Suisse

Vigousse fête son 700e numéro et persiste dans la satire romande

20.03.2026 18h43 Lucie Hainaut

Vigousse

L’hebdomadaire satirique Vigousse célèbre cette semaine sa 700e édition. Lancé en 2009, le journal romand continue d’exister malgré les difficultés financières et les turbulences rencontrées en cours de route.

Pour marquer le coup, la rédaction a choisi l’humour, comme d’habitude. «Plutôt que de dire qu’on a 700 numéros, on a imaginé qu’on avait 700 ans», sourit Stéphane Babey, le rédacteur en chef.

Le journal propose ainsi une édition spéciale agrémentée de fausses archives médiévales, de la Renaissance, ou encore autour de l’affaire Dreyfus. Un clin d’œil à son esprit satirique, fidèle à lui-même depuis ses débuts.

Un pari réussi, seize ans après sa création

Les véritables archives, elles, remontent à la fin de l’année 2009. C’est à cette époque que Thierry Barrigue fonde Vigousse avec Laurent Flutsch et Patrick Nordmann. Leur ambition: proposer une presse satirique indépendante en Suisse romande.

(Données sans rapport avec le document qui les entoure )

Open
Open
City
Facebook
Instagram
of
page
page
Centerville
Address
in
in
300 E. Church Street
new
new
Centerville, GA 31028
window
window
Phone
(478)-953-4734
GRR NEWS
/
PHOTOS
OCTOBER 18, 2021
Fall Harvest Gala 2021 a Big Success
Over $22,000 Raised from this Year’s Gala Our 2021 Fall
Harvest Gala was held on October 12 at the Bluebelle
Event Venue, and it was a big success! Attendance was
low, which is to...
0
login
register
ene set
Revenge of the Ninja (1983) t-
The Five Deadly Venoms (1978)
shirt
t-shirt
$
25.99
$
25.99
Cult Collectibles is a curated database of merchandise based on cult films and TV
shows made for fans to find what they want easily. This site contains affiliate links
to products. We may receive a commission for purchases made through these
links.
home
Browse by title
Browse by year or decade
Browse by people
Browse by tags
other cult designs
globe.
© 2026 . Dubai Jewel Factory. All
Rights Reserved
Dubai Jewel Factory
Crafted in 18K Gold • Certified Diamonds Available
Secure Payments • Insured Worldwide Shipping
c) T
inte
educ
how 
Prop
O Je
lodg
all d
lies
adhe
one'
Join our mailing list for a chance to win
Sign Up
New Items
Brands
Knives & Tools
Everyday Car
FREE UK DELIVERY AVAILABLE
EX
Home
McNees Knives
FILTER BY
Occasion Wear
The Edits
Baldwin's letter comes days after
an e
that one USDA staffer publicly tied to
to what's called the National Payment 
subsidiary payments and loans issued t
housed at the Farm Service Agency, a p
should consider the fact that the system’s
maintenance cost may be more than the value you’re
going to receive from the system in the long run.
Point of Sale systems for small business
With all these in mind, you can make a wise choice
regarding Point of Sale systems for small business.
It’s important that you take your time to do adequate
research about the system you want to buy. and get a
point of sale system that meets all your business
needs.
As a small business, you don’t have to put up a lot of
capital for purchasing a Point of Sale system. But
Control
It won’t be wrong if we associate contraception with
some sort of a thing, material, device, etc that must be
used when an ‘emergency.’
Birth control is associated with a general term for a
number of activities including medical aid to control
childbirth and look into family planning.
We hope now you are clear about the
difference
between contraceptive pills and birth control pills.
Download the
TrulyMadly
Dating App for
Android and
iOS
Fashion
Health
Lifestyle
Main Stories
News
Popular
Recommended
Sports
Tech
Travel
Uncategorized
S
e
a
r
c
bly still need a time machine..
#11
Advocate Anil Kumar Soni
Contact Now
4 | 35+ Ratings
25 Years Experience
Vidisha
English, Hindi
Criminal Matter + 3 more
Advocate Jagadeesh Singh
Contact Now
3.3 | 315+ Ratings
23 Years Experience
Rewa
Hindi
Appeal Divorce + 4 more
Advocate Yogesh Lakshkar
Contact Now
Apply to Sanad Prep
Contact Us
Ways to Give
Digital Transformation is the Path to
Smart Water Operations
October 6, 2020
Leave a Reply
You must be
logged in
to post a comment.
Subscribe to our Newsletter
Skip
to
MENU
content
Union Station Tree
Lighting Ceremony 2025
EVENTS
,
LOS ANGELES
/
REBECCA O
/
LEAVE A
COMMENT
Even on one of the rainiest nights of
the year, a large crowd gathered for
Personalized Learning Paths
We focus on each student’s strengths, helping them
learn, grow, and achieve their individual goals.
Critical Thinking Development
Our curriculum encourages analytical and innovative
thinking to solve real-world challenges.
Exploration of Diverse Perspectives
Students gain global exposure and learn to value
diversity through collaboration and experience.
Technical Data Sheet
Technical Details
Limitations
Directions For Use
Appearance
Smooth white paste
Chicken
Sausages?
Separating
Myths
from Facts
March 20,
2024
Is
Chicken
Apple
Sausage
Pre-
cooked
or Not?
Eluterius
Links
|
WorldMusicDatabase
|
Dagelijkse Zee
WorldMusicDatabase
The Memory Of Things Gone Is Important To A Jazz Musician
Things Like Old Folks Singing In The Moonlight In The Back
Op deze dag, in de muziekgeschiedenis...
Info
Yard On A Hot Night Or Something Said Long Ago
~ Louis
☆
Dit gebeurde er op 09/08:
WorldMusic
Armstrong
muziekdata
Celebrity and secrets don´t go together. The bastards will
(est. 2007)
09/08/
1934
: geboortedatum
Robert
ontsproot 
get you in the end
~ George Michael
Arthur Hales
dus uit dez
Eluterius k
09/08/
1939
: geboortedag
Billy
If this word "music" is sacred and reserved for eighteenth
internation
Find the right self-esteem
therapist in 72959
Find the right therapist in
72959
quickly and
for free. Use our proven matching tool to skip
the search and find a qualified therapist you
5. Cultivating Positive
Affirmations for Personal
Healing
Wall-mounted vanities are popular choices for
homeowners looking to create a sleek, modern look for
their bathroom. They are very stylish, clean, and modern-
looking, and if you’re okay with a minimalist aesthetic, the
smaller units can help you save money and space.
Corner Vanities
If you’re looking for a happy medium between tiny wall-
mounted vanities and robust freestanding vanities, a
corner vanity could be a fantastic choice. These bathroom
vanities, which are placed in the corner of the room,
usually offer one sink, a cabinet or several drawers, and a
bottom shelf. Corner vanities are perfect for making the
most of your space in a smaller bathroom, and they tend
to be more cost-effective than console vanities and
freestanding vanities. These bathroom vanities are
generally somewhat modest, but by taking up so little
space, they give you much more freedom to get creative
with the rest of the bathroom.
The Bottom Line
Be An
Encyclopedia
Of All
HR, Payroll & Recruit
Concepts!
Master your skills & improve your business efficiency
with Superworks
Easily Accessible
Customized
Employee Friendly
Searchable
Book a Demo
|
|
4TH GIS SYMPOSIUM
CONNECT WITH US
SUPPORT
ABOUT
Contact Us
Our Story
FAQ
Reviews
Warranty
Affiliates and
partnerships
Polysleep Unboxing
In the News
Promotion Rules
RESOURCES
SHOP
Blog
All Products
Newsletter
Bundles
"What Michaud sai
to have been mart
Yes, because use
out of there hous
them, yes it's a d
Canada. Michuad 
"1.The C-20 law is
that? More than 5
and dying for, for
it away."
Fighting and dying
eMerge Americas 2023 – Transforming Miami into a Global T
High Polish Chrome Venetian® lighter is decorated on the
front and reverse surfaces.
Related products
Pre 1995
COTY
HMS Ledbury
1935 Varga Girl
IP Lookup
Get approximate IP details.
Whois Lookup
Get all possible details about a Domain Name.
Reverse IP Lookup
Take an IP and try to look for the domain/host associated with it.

«Beaucoup n’y croyaient pas quand j’ai lancé ce journal», se souvient Thierry Barrigue. «Arriver à 700 numéros, c’est beaucoup d’émotion»

Seize ans plus tard, le pari semble tenu. Vigousse revendique environ 6000 abonnés et continue de proposer une ligne éditoriale caustique. «Ça prouve que nous avons des lecteurs attachés à une presse qui investigue là où ça ne va pas, parfois là où la presse traditionnelle ne va pas» note Barrigue.

Un équilibre financier toujours fragile

Malgré cette longévité, la situation économique du journal reste précaire. Quelques centaines d’abonnés supplémentaires seraient nécessaires pour atteindre l’équilibre financier.

La rédaction lance régulièrement des appels aux dons, souvent entendus par ses lecteurs. «Il y a une vraie solidarité. Les gens sont prêts à payer un peu plus pour que le journal survive» se réjouit Stéphane Babey.

Au fil des années, Vigousse a aussi traversé des périodes difficiles, notamment un procès retentissant contre la commune de Versoix. «Un procès, c’est toujours épuisant, ça a duré trois ans. C’était beaucoup de stress», se rappelle le rédacteur en chef.

Pour les curieux, ce 700e numéro sera offert aux clients dans les librairies Payot. Il est aussi possible de se le procurer au Salon du Livre de Genève.